Although RNA pseudouridylation was discovered decades ago, the first transcriptome-wide RNA pseudouridylation map was not published until 2014, following the rapid development of next-generation sequencing technology (Goodwin et al., 2016). Carlile et al. (2014) developed the PseudoU-seq technology, which they used to identify more than 200 pseudouridylation sites in the regulated mRNA of yeast and human cells; in the same year, Schwartz et al. (2014) performed transcriptome-wide mapping using a similar protocol, finding more than 300 dynamic-regulated pseudouridine sites in non-coding RNA and mRNA. Li et al. (2015a) presented a chemical labeling method (CeU-Seq) that they used to pull down more than 2000 pseudouridine sites in human mRNA. Other RNA pseudouridylation sequencing protocols were also developed (Carlile et al., 2015).

As an alternative to costly and labor-intensive laboratory experiments, robust, swift, and inexpensive computational methods for RNA chemical modification prediction have emerged recently, owing to the increasing amount of data generated in this post-genomics era (Libbrecht and Noble, 2015). A large number of m6A (Chen et al., 2015, 2018a,b, 2019a; Zhou et al., 2016; Zhao et al., 2019; Zou et al., 2019) and m5C (Feng et al., 2016; Qiu et al., 2017; Li et al., 2018; Sabooh et al., 2018; Zhang et al., 2018; Yin et al., 2019) site predictors based on traditional machine learning and emerging deep learning algorithms have been proposed. However, few computational tools have been developed to predict pseudouridine sites. Li et al. (2015b) used a support vector machine (SVM) classifier to design a web server called PPUS for the identification of pseudouridine sites in Saccharomyces cerevisiae and Homo sapiens. Chen et al. (2016) constructed another SVM-based web server for pseudouridine site prediction, using the frequency composition of the nucleotides and pseudo K-tuple nucleotide composition (PseKNC) for feature representation. He et al. (2018) presented another model, PseUI, to identify pseudouridine sites in RNA sequences from three species (H. sapiens, S. cerevisiae, and M. musculus); this was an SVM-based model incorporating multiple feature-extraction technologies. Tahir et al. (2019) used convolutional neural networks to design a new predictor, iPseU-CNN; and Liu et al. (2019b) developed the eXtreme gradient boosting (XGboost) method for RNA pseudouridine site prediction (XG-PseU). Cross-validation scores for RNA pseudouridine site identification in the abovementioned three species showed the best accuracy for iPseU-CNN (66.9%) in H. sapiens, whereas XG-PseU and iPseU-CNN had the best accuracy (68.2%) in S. cerevisiae, and XG-PseU was the most accurate (72.0%) in M. musculus. According to independent testing scores, iPseU-CNN outperformed the other models, with 69.0% accuracy in H. sapiens and 73.6% accuracy in S. cerevisiae. Although the iPseU-CNN predictor had a high average cross-validation accuracy (68.9%) and independent testing accuracy (71.3%) scores, there was still room for improvement in comparison with some high-performing m6A site predictors (Chen et al., 2019a; Zou et al., 2019).

▸ Stored data:
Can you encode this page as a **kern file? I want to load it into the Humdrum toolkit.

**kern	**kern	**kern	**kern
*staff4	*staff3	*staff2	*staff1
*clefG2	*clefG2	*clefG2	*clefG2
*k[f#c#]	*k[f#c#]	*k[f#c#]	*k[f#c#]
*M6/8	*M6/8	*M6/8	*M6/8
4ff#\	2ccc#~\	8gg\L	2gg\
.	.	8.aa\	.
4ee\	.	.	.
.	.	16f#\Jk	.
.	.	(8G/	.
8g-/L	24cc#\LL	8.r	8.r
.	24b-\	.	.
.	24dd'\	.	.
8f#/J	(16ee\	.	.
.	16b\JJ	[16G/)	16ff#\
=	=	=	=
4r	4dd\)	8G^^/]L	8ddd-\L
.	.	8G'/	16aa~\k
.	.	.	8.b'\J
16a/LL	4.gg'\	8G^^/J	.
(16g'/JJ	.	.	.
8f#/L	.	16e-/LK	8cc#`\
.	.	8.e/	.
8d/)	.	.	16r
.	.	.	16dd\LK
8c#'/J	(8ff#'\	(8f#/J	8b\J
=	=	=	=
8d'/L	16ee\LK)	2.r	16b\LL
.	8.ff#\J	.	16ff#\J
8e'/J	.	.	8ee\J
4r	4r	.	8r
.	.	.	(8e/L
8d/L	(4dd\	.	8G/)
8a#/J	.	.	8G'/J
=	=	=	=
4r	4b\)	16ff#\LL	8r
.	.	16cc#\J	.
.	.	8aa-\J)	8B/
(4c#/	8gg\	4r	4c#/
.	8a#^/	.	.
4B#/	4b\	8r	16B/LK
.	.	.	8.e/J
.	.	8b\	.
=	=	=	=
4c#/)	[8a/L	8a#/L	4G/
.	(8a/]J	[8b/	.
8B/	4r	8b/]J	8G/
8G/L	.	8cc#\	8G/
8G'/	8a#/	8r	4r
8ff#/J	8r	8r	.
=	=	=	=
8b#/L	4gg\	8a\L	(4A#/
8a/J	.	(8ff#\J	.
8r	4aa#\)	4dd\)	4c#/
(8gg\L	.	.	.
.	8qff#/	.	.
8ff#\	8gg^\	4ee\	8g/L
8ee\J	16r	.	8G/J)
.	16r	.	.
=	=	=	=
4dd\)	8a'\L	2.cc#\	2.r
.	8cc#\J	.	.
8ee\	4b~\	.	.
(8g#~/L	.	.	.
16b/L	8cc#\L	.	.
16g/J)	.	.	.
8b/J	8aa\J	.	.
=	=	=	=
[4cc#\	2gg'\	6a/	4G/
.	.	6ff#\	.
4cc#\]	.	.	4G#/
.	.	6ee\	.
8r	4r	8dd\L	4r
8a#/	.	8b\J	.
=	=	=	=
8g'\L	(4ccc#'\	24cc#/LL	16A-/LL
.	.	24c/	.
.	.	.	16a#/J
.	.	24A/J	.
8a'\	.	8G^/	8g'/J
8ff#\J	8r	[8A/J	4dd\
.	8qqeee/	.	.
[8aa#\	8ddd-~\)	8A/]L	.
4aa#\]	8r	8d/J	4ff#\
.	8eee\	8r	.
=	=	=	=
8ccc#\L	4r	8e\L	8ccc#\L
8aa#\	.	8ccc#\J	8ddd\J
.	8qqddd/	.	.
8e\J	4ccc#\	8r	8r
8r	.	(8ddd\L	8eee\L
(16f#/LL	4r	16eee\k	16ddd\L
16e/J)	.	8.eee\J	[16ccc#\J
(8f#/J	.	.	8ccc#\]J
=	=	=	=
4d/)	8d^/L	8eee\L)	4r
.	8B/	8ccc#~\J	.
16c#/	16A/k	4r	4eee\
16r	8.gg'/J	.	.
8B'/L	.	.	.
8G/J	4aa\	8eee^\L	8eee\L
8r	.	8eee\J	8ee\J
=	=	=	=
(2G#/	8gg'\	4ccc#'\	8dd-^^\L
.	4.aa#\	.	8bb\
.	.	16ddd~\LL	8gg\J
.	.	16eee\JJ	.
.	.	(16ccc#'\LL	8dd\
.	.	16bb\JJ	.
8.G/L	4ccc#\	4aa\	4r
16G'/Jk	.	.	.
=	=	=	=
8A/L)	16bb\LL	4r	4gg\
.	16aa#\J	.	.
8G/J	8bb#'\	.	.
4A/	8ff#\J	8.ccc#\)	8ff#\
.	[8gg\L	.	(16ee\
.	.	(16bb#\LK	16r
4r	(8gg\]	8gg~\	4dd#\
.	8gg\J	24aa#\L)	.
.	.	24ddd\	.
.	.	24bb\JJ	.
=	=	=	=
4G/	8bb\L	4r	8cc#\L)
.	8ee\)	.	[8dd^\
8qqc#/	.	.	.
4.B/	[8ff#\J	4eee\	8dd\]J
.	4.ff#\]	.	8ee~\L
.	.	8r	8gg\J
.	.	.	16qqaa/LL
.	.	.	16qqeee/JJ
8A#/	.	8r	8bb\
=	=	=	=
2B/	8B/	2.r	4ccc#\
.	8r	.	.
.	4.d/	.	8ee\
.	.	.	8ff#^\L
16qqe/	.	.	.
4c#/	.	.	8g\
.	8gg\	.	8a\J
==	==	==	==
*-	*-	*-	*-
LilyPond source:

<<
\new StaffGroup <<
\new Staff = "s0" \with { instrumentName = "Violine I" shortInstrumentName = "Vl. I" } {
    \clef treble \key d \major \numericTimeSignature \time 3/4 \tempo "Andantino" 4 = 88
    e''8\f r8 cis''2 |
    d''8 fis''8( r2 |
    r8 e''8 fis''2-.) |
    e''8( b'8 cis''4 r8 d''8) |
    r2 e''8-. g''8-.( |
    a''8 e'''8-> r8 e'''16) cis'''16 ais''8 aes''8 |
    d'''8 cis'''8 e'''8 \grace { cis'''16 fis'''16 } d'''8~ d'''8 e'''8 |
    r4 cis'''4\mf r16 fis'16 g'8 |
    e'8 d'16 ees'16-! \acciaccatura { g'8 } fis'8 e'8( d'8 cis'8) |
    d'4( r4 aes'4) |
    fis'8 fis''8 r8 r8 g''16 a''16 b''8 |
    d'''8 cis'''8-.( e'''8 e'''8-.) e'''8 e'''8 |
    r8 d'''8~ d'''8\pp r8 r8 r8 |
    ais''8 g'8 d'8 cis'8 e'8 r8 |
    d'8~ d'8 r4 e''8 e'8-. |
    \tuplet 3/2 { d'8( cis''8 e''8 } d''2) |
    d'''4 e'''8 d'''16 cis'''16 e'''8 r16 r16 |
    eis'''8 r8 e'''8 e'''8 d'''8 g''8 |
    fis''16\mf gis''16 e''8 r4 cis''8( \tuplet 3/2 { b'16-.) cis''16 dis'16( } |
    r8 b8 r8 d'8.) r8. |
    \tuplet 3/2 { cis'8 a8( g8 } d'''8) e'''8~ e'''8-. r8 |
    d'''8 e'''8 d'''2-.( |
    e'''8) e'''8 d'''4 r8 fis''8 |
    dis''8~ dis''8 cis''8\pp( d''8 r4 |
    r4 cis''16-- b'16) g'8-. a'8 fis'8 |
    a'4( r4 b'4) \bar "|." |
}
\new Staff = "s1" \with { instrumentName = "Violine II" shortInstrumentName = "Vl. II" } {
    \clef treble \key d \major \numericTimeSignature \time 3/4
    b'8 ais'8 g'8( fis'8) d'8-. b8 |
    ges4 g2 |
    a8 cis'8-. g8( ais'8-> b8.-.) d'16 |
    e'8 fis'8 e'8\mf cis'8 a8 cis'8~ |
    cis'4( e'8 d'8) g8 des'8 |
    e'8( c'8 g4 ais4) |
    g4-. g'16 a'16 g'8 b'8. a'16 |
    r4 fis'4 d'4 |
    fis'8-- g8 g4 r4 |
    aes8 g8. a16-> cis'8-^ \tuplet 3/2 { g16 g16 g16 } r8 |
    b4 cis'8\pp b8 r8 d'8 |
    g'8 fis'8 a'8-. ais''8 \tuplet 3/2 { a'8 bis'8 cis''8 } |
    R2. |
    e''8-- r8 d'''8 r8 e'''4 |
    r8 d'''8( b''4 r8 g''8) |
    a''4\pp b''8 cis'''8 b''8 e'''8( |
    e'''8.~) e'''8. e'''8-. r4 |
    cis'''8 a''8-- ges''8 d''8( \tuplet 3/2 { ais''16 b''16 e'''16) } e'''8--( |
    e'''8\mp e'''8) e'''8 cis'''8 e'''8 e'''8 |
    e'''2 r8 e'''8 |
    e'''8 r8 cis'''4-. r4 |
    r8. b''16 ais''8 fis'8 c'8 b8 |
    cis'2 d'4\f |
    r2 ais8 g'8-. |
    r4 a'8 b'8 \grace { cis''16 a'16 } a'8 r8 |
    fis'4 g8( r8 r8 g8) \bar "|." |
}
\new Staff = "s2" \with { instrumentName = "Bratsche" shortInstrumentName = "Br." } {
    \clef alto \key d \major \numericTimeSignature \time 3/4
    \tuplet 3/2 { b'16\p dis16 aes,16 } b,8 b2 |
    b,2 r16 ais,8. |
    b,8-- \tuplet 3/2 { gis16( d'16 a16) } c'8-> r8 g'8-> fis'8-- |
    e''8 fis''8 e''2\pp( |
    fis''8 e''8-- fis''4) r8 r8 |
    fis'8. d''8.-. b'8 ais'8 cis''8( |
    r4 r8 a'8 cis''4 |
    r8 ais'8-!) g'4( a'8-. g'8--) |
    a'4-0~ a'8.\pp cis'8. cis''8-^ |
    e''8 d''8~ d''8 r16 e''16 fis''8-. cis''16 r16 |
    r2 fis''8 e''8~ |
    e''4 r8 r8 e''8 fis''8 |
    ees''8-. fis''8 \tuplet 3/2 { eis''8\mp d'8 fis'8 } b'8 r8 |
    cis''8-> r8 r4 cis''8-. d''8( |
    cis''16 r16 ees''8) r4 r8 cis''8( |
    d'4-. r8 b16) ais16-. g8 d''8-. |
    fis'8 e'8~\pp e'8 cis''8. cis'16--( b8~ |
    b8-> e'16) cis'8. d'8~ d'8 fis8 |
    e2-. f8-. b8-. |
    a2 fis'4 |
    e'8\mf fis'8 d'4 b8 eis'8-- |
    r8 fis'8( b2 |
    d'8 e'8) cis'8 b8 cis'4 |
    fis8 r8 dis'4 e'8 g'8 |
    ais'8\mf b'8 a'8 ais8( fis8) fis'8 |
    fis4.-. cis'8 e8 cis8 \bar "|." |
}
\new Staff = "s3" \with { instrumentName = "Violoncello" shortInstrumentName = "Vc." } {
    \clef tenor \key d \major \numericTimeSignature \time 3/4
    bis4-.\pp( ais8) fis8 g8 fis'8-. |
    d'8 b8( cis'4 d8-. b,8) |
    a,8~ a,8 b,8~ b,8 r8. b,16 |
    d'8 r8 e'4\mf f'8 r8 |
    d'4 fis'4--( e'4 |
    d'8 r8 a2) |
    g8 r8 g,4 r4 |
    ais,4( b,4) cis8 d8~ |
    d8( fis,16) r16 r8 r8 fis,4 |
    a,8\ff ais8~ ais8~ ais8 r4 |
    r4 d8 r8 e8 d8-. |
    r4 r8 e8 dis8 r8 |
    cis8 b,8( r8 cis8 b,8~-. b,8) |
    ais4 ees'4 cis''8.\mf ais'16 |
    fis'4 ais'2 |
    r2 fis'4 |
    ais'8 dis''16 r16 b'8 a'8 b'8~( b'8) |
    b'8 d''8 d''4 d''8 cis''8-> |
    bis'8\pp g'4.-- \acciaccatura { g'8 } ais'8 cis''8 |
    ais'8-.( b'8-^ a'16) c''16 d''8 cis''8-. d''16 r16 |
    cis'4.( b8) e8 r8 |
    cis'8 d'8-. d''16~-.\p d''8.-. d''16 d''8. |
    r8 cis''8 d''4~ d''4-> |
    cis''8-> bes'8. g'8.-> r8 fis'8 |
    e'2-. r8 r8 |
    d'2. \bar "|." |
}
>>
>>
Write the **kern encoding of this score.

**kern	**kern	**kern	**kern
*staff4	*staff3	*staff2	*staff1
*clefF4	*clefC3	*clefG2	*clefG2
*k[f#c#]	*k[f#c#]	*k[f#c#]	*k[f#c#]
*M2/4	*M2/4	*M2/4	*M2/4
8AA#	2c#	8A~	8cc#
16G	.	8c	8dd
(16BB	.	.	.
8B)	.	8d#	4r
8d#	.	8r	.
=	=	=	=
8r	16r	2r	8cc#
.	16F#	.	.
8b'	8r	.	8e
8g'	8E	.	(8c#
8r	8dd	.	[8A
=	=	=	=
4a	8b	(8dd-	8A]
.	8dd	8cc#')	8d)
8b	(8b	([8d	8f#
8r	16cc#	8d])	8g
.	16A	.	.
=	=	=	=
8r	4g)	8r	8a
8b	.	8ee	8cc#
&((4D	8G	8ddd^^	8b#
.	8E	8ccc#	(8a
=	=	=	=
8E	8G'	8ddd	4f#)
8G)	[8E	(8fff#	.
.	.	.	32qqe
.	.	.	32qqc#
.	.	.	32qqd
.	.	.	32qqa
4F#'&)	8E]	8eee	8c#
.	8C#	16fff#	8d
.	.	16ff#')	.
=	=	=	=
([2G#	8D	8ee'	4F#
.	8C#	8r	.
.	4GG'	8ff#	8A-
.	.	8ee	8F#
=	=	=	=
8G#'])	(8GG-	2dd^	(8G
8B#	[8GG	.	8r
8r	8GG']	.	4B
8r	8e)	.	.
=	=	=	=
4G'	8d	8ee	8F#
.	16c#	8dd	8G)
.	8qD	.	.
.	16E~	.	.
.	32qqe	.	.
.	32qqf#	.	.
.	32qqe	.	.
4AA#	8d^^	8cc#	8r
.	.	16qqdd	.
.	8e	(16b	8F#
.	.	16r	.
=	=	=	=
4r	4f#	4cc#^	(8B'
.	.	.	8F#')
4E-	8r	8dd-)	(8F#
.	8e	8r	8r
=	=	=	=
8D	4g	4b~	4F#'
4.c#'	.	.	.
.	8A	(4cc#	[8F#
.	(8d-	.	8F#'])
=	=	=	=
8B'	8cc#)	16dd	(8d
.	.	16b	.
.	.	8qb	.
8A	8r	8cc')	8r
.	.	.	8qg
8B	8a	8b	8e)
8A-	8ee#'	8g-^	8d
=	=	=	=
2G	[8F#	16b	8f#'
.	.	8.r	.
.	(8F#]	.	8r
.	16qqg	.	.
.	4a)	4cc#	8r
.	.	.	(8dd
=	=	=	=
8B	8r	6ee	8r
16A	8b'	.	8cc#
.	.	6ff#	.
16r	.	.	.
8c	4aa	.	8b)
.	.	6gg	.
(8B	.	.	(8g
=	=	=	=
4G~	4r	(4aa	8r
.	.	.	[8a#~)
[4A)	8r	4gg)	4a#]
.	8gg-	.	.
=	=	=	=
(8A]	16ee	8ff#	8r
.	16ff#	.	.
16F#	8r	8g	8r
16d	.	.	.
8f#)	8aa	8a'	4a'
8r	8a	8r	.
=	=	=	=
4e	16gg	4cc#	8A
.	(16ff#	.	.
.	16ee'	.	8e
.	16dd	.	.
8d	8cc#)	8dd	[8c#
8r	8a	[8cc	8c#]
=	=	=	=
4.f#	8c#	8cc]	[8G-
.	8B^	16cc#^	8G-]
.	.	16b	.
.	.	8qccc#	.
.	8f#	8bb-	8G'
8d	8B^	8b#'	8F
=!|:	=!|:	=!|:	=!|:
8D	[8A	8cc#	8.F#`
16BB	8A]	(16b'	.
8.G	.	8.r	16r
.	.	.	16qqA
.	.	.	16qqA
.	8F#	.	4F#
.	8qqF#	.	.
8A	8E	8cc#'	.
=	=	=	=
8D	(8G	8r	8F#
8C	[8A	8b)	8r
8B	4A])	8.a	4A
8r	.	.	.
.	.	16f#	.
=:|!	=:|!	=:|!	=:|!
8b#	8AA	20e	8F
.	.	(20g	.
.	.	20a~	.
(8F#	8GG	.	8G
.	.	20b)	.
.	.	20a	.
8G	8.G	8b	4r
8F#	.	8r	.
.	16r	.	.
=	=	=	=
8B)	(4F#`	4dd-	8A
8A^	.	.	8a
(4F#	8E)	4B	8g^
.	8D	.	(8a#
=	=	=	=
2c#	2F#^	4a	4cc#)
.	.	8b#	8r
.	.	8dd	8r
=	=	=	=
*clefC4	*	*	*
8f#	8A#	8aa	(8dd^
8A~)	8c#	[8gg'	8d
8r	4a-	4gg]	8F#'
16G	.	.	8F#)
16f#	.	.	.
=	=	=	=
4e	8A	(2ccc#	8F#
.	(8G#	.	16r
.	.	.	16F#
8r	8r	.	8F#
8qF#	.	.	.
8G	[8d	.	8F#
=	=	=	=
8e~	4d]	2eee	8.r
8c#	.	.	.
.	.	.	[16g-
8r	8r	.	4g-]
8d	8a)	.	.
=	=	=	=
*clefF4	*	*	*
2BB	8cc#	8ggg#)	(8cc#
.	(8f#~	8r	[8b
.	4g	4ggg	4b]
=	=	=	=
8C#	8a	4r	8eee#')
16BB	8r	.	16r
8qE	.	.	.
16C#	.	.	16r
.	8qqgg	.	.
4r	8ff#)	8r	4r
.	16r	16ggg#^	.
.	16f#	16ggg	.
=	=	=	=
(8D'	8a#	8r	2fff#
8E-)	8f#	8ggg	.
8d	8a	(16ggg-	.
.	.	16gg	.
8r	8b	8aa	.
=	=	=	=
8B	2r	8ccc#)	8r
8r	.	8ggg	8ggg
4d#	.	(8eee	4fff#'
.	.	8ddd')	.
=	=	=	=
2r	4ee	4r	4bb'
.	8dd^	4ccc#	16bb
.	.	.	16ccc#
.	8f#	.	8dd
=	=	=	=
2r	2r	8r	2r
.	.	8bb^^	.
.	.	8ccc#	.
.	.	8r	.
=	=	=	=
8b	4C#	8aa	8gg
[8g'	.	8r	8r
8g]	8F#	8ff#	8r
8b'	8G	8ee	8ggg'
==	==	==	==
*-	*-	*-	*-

▸ Task instructions:
[A] Condense the paragraph beginning "Although RNA pseudouridylation was discovered decades ago" from the text on RNA pseudouridylation into a short bulleted list that keeps its main facts.
[B] Please carry the text on RNA pseudouridylation forward from its last sentence with the next part.

▸ Answers for the exercise:
[A]
- RNA pseudouridylation was discovered decades ago, but the first transcriptome-wide map appeared only in 2014, after rapid advances in next-generation sequencing (Goodwin et al., 2016).
- Carlile et al. (2014) developed PseudoU-seq and identified more than 200 pseudouridylation sites in the regulated mRNA of yeast and human cells.
- Schwartz et al. (2014) used a similar protocol and found more than 300 dynamic-regulated pseudouridine sites in non-coding RNA and mRNA.
- Li et al. (2015a) used a chemical labeling method, CeU-Seq, to pull down more than 2000 pseudouridine sites in human mRNA.
- Other sequencing protocols for RNA pseudouridylation were also developed (Carlile et al., 2015).

[B]
In this work, a model is developed based on the random forest algorithm, RF-PseU, for pseudouridine site recognition. The modeling overview is shown in Figure 1. RF-PseU incorporates multiple sequence feature representation technologies, and the light gradient boosting machine (LGBM) algorithm is employed to remove redundant features and rank the remaining features. Evaluation with leave-one-out (LOO) cross-validation demonstrated the robustness of the model. The average cross-validation accuracy (71.3% for 10-Fold and 71.4% for LOO) of RF-PseU was improved by 3.48–10.3% compared with existing state-of-the-art predictors, and the average independent testing accuracy (74.7%) showed a 4.8–19% increase. A user-friendly web server was also implemented, which can be accessed at http://148.70.81.170:10228/rfpseu. RF-PseU is expected to be a useful supplement to the existing tools for pseudouridine site identification.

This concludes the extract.